Saved entries
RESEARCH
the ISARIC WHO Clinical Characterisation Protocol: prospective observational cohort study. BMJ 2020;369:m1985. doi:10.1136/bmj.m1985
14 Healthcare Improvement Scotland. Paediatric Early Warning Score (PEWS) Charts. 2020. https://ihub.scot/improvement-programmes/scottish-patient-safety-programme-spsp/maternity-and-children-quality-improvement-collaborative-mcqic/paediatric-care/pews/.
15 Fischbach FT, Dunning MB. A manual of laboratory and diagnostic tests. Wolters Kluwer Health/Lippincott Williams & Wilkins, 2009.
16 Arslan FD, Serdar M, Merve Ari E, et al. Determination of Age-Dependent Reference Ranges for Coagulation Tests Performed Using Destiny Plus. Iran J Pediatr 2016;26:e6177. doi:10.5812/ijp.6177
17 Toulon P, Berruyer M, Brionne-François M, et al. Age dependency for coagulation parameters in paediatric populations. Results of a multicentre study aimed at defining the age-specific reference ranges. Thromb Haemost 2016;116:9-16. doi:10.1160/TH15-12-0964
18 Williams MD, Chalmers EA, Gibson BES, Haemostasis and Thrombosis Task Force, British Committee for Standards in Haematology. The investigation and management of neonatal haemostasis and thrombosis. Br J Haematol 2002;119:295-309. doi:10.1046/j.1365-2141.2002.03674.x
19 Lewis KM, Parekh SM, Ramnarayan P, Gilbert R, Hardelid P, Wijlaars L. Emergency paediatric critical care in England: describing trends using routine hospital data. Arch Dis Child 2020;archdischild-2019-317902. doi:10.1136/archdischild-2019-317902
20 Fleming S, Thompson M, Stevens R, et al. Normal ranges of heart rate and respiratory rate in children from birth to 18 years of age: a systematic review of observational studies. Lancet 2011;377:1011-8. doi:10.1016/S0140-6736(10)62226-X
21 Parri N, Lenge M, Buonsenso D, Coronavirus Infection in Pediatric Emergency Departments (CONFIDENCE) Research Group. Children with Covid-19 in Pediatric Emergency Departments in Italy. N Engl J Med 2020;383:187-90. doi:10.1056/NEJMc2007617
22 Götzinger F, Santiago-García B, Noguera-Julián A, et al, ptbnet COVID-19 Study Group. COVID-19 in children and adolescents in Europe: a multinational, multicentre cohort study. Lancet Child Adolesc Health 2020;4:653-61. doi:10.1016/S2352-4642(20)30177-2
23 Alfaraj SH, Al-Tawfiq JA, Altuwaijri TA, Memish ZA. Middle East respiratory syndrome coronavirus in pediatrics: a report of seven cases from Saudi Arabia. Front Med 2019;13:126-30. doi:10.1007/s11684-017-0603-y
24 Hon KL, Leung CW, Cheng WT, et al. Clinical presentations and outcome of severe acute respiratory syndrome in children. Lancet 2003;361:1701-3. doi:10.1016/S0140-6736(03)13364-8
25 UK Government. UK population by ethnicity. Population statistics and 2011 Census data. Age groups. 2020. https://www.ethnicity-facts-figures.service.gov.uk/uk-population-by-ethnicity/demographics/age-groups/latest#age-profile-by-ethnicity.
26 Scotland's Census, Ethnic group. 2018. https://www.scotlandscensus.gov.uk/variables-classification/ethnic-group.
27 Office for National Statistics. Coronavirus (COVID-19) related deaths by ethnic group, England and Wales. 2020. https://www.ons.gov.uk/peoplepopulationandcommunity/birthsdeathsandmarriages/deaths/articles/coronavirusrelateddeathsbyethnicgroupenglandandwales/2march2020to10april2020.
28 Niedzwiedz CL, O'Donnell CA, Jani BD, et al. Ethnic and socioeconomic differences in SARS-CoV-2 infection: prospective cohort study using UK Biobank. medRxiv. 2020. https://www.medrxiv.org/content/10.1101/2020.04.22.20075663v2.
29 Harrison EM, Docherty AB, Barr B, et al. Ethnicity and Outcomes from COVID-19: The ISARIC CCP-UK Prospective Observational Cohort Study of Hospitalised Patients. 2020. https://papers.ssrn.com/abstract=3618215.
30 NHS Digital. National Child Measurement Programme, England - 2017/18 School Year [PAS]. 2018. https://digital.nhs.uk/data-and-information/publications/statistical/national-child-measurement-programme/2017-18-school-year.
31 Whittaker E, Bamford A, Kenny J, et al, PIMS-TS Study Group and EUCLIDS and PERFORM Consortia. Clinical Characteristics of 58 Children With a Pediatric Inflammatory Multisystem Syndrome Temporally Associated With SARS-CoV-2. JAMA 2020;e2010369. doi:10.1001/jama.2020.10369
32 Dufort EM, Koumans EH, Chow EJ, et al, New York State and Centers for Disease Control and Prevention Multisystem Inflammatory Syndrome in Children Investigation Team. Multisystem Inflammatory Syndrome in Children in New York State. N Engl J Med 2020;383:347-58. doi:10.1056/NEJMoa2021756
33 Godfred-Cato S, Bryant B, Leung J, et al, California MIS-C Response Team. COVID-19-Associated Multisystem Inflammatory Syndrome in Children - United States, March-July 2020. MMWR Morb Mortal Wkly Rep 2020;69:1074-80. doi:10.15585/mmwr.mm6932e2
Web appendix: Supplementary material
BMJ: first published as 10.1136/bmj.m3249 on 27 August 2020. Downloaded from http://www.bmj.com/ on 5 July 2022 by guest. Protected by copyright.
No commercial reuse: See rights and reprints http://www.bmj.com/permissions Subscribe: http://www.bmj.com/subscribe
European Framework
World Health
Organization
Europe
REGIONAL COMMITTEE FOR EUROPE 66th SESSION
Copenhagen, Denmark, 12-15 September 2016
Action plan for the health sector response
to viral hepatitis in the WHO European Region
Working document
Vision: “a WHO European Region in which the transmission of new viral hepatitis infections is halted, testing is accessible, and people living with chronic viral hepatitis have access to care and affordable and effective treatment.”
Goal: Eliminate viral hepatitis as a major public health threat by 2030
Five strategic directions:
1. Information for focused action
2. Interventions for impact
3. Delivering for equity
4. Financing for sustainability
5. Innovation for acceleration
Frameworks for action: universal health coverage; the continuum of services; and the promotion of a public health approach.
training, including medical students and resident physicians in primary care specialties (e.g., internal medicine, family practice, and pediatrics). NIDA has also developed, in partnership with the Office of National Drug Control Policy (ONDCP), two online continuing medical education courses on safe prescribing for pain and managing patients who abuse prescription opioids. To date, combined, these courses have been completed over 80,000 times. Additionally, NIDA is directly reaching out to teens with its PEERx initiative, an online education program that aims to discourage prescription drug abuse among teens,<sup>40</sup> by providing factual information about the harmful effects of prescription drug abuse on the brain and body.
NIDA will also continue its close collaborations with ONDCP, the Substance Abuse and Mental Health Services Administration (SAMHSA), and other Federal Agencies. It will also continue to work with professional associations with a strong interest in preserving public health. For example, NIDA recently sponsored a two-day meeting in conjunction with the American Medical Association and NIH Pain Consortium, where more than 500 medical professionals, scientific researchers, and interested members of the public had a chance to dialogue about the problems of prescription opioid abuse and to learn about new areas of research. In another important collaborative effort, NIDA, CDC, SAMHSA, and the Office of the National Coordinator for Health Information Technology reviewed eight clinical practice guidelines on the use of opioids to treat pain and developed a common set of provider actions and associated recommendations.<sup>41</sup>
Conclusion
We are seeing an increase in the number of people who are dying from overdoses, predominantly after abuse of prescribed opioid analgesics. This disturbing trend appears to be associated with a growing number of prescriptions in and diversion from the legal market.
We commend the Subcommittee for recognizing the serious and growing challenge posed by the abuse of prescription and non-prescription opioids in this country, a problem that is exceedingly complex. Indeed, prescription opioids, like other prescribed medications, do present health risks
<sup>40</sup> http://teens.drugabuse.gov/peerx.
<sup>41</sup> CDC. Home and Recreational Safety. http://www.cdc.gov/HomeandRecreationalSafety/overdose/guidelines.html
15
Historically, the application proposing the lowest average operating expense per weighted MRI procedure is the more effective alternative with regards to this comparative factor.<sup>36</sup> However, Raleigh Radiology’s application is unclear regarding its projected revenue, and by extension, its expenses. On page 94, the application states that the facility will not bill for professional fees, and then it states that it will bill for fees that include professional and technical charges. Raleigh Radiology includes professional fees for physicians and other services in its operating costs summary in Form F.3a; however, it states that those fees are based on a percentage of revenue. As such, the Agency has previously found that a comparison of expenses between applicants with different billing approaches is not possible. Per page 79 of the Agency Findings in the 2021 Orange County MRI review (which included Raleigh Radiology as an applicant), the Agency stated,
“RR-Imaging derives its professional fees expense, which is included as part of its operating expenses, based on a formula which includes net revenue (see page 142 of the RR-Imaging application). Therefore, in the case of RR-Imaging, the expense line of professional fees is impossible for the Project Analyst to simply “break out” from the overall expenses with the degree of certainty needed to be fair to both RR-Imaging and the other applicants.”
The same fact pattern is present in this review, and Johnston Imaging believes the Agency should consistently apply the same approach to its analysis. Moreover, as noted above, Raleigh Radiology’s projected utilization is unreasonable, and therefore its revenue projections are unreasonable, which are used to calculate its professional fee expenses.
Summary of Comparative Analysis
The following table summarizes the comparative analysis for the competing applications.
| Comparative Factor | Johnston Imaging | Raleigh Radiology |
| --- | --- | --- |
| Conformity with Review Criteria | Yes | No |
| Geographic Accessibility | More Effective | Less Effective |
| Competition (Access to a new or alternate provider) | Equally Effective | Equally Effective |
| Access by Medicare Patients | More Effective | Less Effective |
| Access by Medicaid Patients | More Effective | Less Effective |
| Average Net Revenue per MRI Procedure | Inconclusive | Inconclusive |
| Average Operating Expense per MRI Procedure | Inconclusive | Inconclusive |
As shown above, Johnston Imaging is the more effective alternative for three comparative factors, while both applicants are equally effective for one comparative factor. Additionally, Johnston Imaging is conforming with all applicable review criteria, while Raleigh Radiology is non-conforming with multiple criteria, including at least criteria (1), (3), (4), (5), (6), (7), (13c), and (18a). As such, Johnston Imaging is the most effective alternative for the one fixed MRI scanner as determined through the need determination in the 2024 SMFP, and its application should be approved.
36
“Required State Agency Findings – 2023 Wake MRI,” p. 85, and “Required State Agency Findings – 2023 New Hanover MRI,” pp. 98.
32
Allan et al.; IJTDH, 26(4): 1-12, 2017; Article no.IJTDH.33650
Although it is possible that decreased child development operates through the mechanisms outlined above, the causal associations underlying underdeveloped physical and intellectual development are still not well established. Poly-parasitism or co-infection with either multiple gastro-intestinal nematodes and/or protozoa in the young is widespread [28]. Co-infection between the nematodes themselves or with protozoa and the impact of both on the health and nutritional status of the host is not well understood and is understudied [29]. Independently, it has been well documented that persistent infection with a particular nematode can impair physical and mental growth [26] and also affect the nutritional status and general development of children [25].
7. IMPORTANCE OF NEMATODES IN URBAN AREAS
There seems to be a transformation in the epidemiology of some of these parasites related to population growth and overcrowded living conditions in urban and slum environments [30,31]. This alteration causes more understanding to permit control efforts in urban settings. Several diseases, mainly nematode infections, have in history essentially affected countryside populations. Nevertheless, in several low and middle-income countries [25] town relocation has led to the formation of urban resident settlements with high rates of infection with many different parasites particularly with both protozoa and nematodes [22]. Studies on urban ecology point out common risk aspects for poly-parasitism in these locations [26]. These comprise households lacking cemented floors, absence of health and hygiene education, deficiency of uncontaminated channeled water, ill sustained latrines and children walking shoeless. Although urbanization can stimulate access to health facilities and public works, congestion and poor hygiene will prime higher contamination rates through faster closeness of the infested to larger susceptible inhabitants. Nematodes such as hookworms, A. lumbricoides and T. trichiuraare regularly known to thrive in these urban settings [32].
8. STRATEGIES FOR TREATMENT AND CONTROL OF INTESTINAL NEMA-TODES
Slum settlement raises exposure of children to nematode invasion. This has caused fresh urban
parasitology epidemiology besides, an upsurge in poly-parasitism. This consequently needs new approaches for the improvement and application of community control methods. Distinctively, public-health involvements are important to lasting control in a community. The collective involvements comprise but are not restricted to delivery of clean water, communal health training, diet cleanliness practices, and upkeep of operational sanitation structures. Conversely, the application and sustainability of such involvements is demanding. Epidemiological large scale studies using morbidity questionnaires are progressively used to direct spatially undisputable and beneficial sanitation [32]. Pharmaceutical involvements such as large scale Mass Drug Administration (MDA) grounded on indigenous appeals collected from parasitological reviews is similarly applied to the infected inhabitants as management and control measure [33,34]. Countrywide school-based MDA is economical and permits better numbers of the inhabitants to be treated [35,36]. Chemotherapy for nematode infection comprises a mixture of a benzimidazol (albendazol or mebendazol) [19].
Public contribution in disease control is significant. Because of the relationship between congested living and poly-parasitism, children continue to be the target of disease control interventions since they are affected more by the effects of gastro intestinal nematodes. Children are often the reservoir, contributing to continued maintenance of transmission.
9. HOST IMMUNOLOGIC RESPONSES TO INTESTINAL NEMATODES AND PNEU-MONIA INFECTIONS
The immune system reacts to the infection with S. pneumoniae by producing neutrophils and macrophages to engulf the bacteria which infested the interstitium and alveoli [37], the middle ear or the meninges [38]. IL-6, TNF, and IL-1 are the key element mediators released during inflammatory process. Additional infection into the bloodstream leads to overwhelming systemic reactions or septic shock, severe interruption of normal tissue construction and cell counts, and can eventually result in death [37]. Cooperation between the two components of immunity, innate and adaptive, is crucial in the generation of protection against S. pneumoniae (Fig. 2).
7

# What you are asked to do
Please go over the data above and tally every line holding "Lancet"; reply only with the count.

# Task response
3